Write the listing out again word for word, excluding any pictures.

------------------------

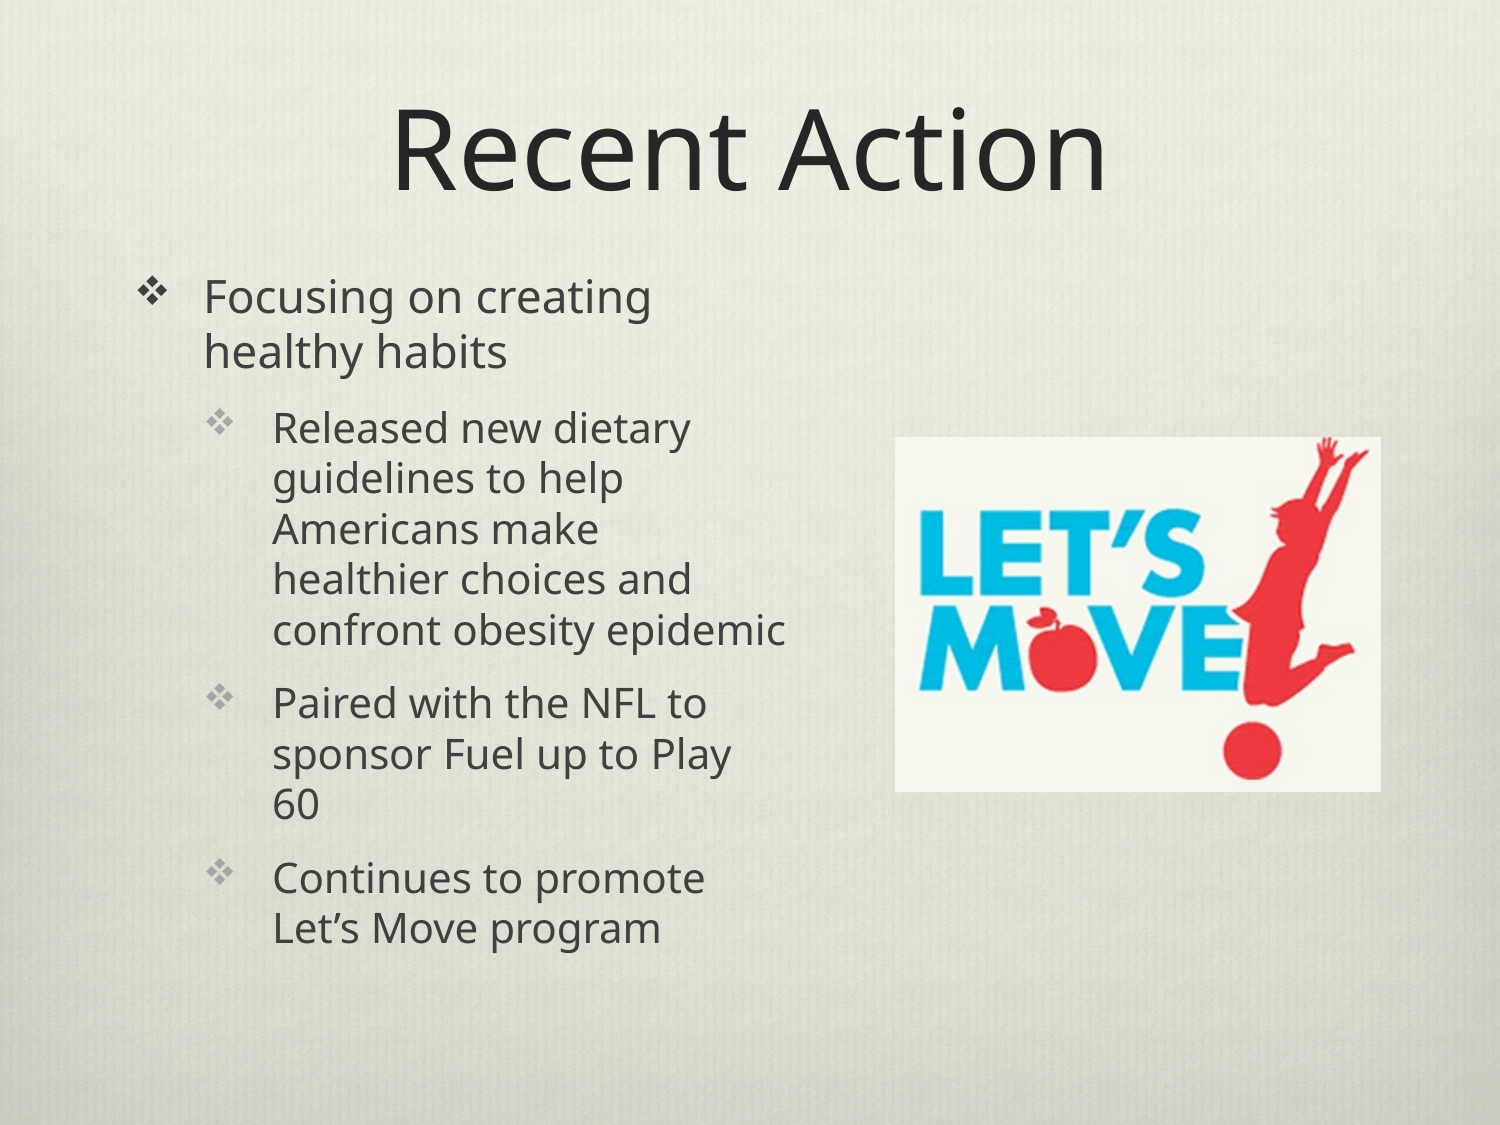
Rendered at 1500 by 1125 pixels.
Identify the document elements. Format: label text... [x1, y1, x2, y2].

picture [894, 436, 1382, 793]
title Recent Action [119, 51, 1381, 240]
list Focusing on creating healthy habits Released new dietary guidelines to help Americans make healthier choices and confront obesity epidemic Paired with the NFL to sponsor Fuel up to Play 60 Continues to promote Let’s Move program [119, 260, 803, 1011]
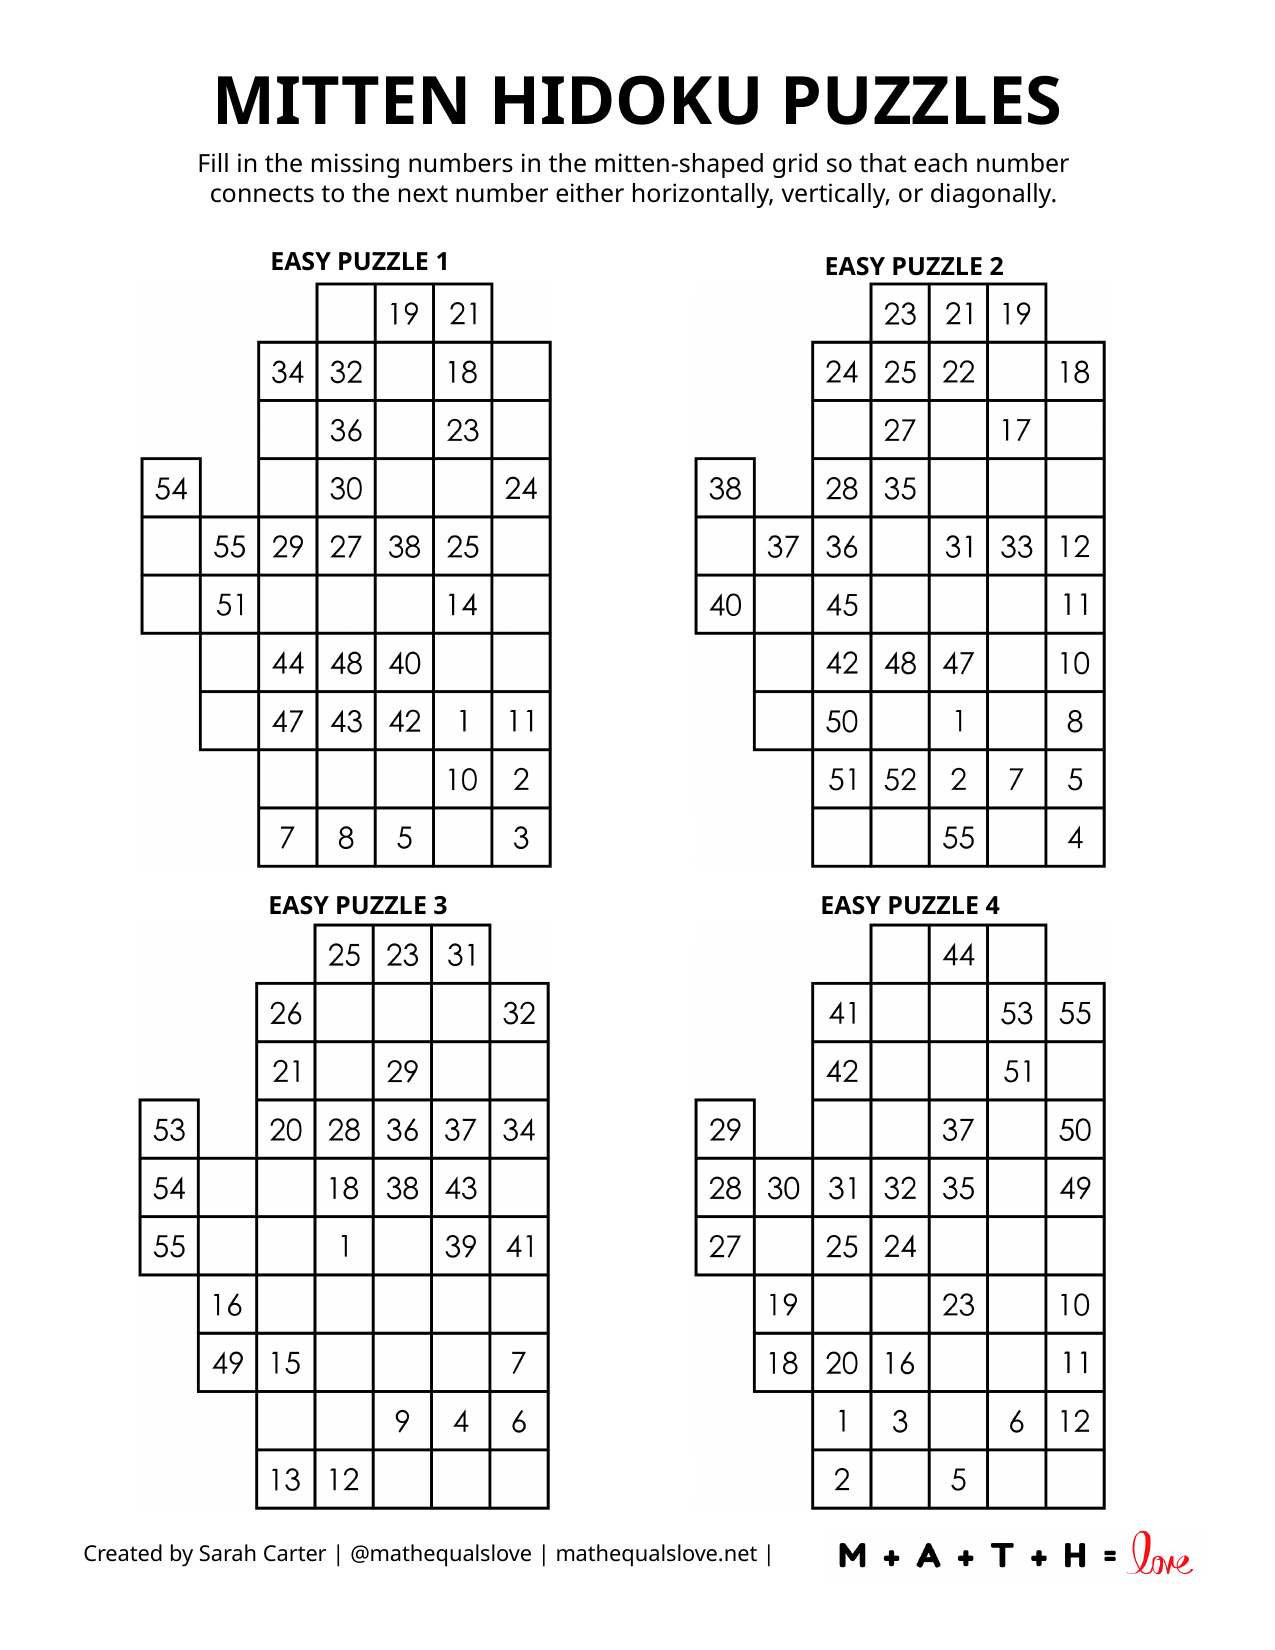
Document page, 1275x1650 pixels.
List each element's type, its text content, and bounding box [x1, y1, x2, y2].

------------------------

**Task answer**
Rendered at 1500 by 1125 pixels.
Identify the document elements. Format: label text... [x1, y1, x2, y2].

picture [894, 436, 1382, 793]
title Recent Action [119, 51, 1381, 240]
list Focusing on creating healthy habits Released new dietary guidelines to help Americans make healthier choices and confront obesity epidemic Paired with the NFL to sponsor Fuel up to Play 60 Continues to promote Let’s Move program [119, 260, 803, 1011]
Document page, 1275x1650 pixels.
List each element's type, its text content, and bounding box [x1, y1, x2, y2].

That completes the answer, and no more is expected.